The Verge’s Profile of Kosta Eleftheriou theverge.com

Sean Hollister, the Verge:

Recently, I reached out to the most profitable company in the world to ask a series of basic questions. I wanted to understand: how is a single man making the entire Apple App Store review team look silly? Particularly now that Apple’s in the fight of its life, both in the courts and in Congress later today, to prove its App Store is a well-run system that keeps users safe instead of a monopoly that needs to be broken up.
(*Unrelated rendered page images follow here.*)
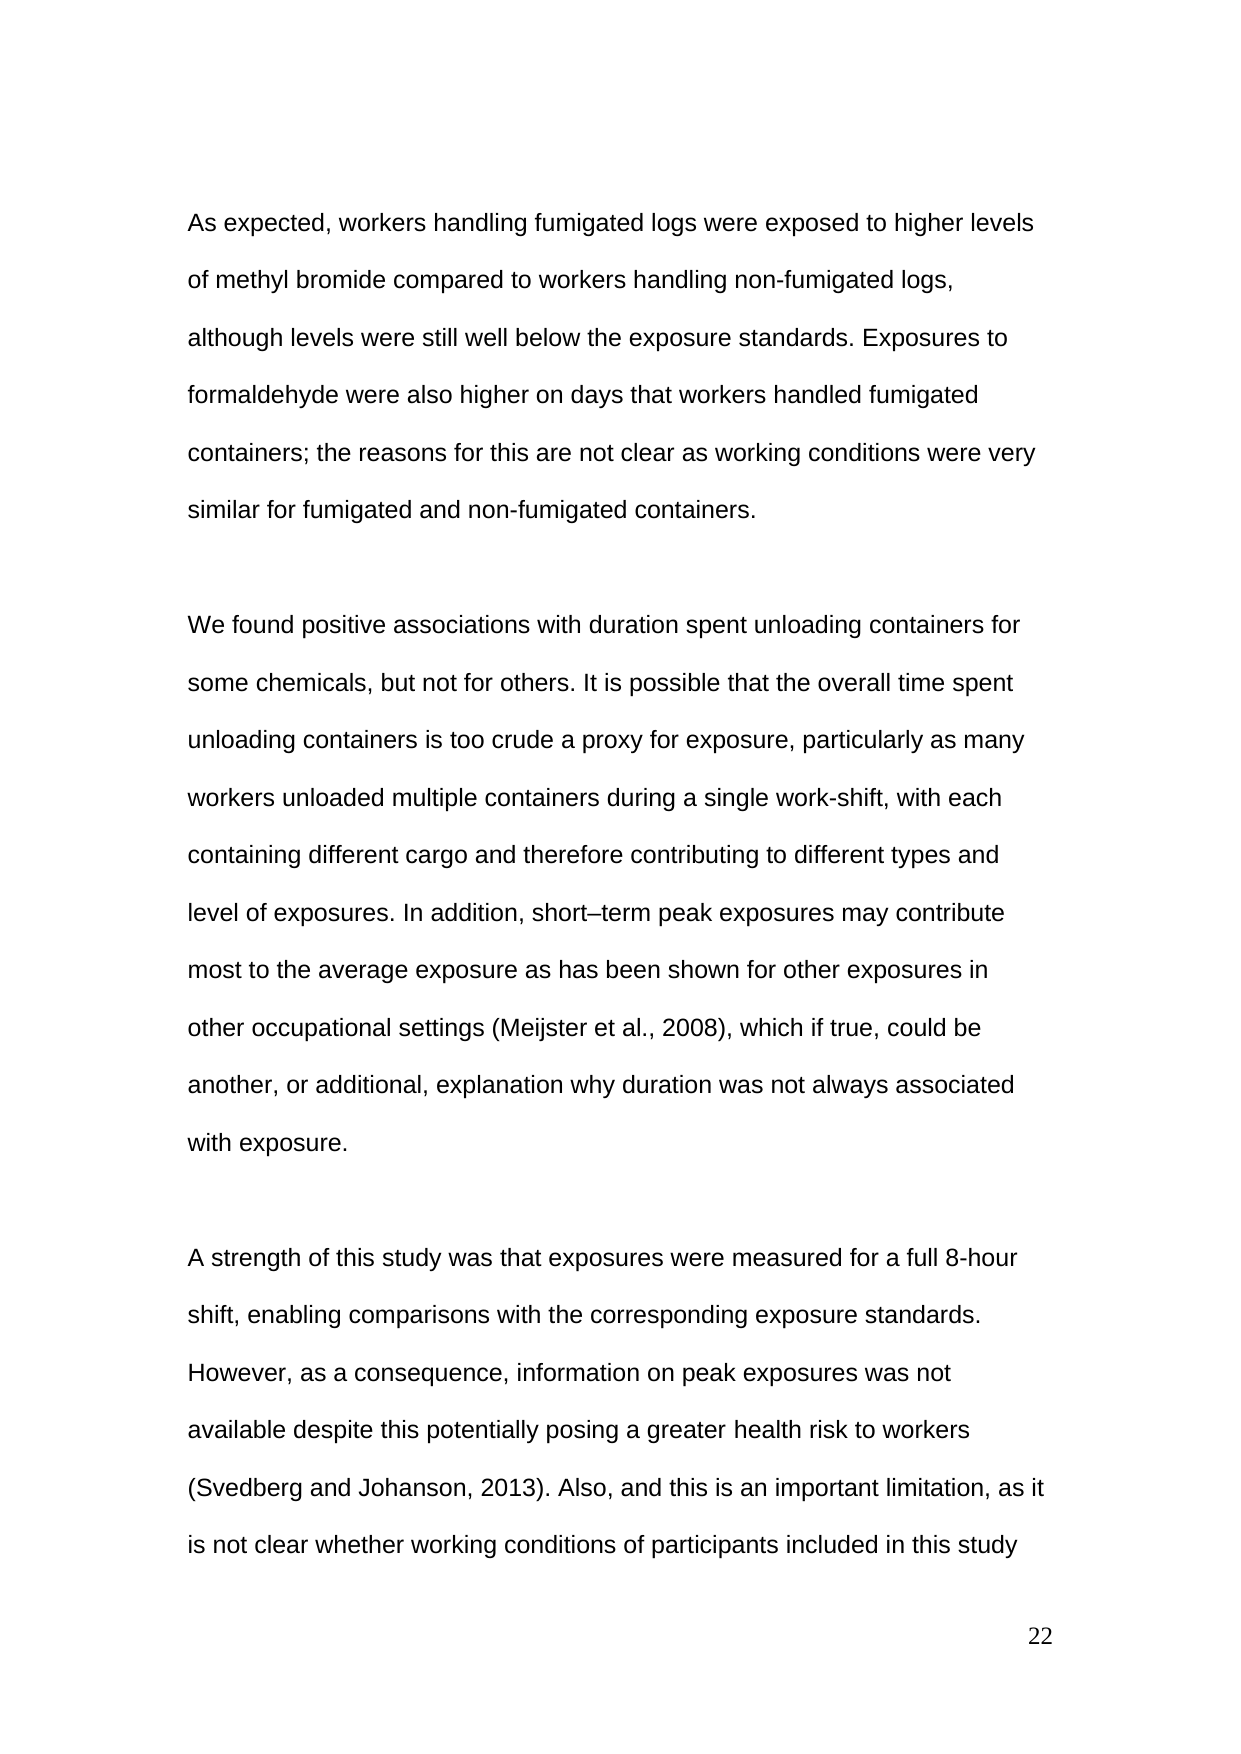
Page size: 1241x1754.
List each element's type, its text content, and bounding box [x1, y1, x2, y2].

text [187, 1242, 1053, 1559]
text We found positive associations with duration spent unloading containers for some chemicals, but not for others. It is possible that the overall time spent unloading containers is too crude a proxy for exposure, particularly as many workers unloaded multiple containers during a single work-shift, with each containing different cargo and therefore contributing to different types and level of exposures. In addition, short–term peak exposures may contribute most to the average exposure as has been shown for other exposures in other occupational settings (Meijster et al., 2008), which if true, could be another, or additional, explanation why duration was not always associated with exposure. [187, 610, 1053, 1156]
text As expected, workers handling fumigated logs were exposed to higher levels of methyl bromide compared to workers handling non-fumigated logs, although levels were still well below the exposure standards. Exposures to formaldehyde were also higher on days that workers handled fumigated containers; the reasons for this are not clear as working conditions were very similar for fumigated and non-fumigated containers. [187, 207, 1053, 524]
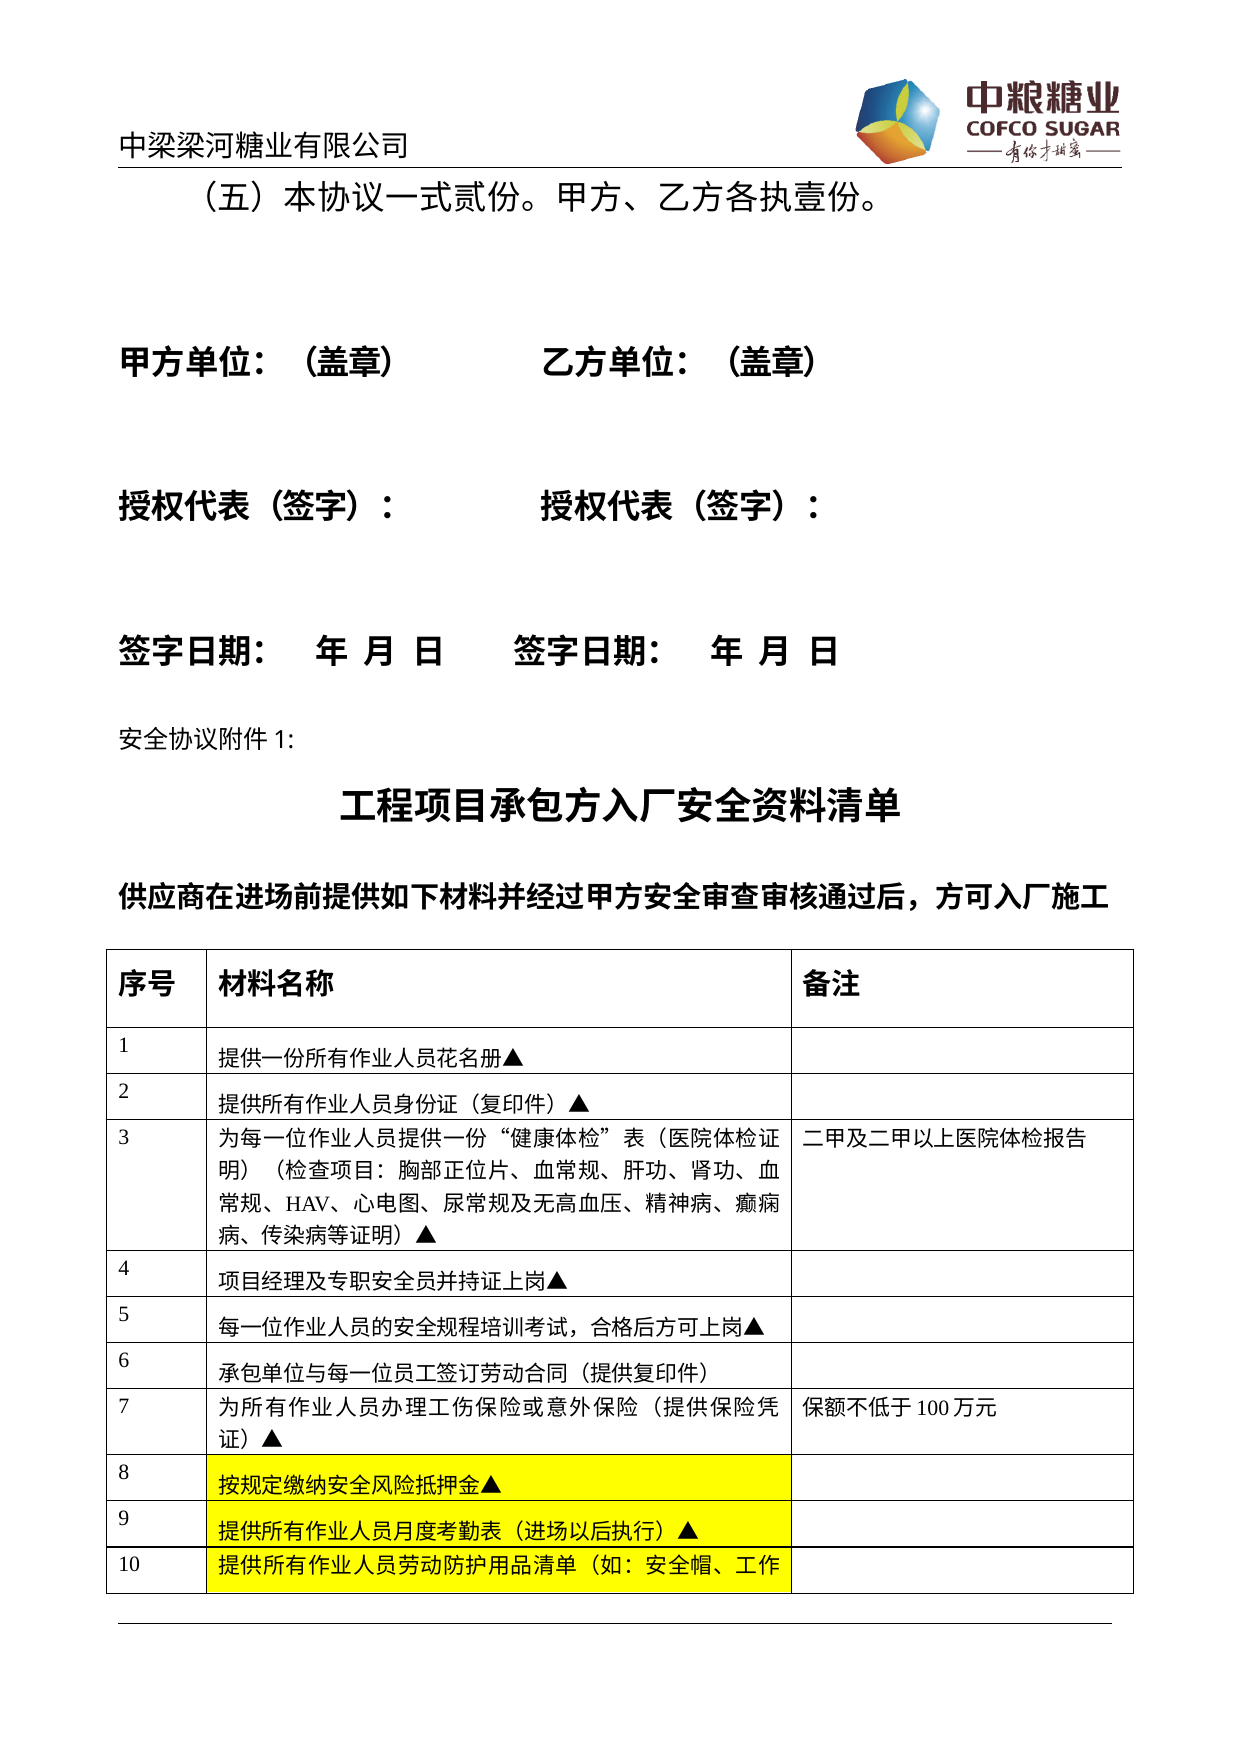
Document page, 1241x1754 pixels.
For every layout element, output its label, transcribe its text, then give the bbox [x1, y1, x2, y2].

That man’s name is Kosta Eleftheriou, and over the past few months, he’s made a convincing case that Apple is either uninterested or incompetent at stopping multimillion-dollar scams in its own App Store. He’s repeatedly found scam apps that prey on ordinary iPhone and iPad owners by luring them into a “free trial” of an app with seemingly thousands of fake 5-star reviews, only to charge them outrageous sums of money for a recurring subscription that many don’t understand how to cancel. “It’s a situation that most communities are blind to because of how Apple is essentially brainwashing people into believing the App Store is a trusted place,” he tells The Verge.

There’s a lot to unpack there: fake free trials, fake reviews, subscription awareness. We could write an entire story about each. Today, I’d like to focus on how one guy could find what Apple’s $64-billion-a-year App Store apparently cannot, because the answer is remarkable.

It is remarkable because it is so simple. Hollister was easily able to replicate Eleftheriou’s scam-finding techniques, which combines data that Apple makes publicly available and information estimated by SensorTower. Some of these scams are raking in, according to Eleftheriou and SensorTower’s data, millions of dollars per year, and they are plentiful. They are so commonplace that Eleftheriou found more hidden casinos yesterday. This article is damning.

Apple undoubtably prevents some scams from making it into the App Store and makes others unavailable if they have been approved. But it should not be so easy for anyone to find so many of these apps with egregiously expensive subscription scams that run for months — they should not be that commonplace. As Ben Thompson wrote today, Apple’s reviewers seem “far more effective in figuring out how to navigate from a privacy policy on a web page to a purchase page” evading Apple’s in-app purchase mechanism than finding scams. I could not have said it better myself.